By the time I made it on to the pitch, Gre
g Lyons told me that there had already been an altercation between Patsy and Hanrahan and O’Driscoll. Both managements were fighting their own corner but Patsy just insisted that the dual players train with us. I counted five dual players in our group, but there were two more on the bottom field with the footballers. It was obvious now that there was tension between both managements, and that would inevitably lead to more conflict down the line.
With three defeats from our first three league games, we desperately needed a result against Crusheen in round four. We needed to arrest a slide, especially just two weeks before our opening championship match. We set the week up like a championship run-in: a hard training session on Monday and then a light session on Thursday. Everyone had been well forewarned about the importance of hydration and fuel-intake because the game had been fixed for 12 noon on Saturday, to facilitate anyone who wanted to watch the Heineken Cup semi-final between Munster and Leinster in Croke Park.

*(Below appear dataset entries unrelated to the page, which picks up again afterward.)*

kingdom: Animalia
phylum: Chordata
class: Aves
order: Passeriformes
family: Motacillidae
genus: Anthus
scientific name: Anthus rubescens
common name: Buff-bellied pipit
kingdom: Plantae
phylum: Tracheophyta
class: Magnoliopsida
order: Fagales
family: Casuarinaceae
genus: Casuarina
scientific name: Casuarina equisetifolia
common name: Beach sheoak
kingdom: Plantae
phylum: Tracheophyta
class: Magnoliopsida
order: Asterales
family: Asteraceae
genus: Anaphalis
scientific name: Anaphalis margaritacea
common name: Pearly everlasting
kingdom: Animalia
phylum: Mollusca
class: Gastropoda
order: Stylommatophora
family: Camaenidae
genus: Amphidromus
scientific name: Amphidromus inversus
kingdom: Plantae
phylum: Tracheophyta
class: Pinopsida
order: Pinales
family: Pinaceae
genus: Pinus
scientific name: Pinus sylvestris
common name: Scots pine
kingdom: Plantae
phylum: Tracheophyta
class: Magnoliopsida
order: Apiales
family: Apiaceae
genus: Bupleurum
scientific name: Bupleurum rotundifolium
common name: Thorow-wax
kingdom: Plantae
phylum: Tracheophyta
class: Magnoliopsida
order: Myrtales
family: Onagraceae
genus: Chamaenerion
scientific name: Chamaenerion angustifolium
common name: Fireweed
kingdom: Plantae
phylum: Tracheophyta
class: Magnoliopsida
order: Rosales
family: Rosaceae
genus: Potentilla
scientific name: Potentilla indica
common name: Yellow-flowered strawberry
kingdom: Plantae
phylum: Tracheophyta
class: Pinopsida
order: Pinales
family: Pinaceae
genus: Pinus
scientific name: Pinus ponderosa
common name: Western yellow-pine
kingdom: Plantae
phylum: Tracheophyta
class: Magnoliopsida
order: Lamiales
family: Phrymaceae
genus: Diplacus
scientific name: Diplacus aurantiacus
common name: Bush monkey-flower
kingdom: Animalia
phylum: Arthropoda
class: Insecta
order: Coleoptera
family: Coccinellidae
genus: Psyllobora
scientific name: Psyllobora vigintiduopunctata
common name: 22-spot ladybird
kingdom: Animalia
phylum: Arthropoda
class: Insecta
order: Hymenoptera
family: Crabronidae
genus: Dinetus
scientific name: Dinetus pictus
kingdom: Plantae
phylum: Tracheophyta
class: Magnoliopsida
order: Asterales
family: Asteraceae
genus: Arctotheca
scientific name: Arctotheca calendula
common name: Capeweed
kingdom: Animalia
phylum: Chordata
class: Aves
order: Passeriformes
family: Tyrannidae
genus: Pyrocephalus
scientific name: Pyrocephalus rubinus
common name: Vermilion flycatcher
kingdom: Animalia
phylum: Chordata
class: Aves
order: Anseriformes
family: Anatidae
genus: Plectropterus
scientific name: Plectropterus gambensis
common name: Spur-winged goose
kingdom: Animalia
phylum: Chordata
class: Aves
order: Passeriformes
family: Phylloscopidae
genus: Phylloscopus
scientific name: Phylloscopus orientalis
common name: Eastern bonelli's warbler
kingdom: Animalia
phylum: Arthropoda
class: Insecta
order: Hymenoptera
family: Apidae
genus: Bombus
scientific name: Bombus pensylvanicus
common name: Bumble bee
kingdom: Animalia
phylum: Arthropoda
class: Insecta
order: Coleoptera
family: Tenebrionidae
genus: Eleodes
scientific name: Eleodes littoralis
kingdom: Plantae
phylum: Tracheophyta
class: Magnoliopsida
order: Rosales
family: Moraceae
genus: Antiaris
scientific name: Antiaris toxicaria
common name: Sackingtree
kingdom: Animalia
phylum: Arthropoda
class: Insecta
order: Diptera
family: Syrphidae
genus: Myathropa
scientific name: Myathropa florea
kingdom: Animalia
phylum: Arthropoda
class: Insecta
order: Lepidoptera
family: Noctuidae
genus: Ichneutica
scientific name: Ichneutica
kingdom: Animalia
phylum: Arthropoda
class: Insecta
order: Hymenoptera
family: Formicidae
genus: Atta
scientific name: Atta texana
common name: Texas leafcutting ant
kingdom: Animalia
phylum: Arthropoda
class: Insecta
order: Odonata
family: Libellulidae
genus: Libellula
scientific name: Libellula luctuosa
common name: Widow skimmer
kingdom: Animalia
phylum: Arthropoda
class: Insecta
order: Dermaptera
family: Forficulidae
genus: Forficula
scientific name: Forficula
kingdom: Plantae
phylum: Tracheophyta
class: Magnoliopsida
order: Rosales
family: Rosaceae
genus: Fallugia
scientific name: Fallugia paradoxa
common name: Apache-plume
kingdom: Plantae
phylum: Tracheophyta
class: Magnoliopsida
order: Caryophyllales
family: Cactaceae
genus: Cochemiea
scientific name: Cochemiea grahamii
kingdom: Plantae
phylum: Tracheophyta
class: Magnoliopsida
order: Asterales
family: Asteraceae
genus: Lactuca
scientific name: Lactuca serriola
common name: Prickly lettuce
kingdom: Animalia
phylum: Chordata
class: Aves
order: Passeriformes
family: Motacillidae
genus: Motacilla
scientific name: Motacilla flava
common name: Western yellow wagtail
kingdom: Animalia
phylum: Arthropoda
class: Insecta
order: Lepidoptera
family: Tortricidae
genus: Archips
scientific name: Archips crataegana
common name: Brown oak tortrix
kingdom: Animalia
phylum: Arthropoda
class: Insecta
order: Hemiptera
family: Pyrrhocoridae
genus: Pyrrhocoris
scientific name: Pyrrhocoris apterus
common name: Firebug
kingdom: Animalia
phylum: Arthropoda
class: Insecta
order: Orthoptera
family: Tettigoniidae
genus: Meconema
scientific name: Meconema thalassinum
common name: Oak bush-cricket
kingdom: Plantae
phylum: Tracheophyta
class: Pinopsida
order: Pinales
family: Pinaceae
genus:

In the dressing room beforehand, you just knew the mood was at the right pitch. The only concern was that we were a bit too hyped up, which can affect performance. We had aimed to play on the edge, but we went very close to overstepping it after only two minutes. Our corner-back Marty O’Regan got involved in an altercation with their corner-forward and Marty turned around and dropped him. The Crusheen player was on the ground for about four minutes while he received attention. I hadn’t seen the incident and neither had the umpires but I had heard the belt and Marty was lucky to have got away with it. After I caught his eye, I just tapped my index finger against my temple. We needed to be more clear-headed.
Still, our performance was really positive in the opening half. We dominated possession, but they were far more economical with the ball against the breeze. We shot ten wides to their two and were only two points up at the break. Ken Kennedy laid into Kevin Dilleen, Greg Lyons and Conor Hassett for going for their own scores instead of playing more ball into the full-forward line. ‘This game would be over now if ye looked up and used yere heads.’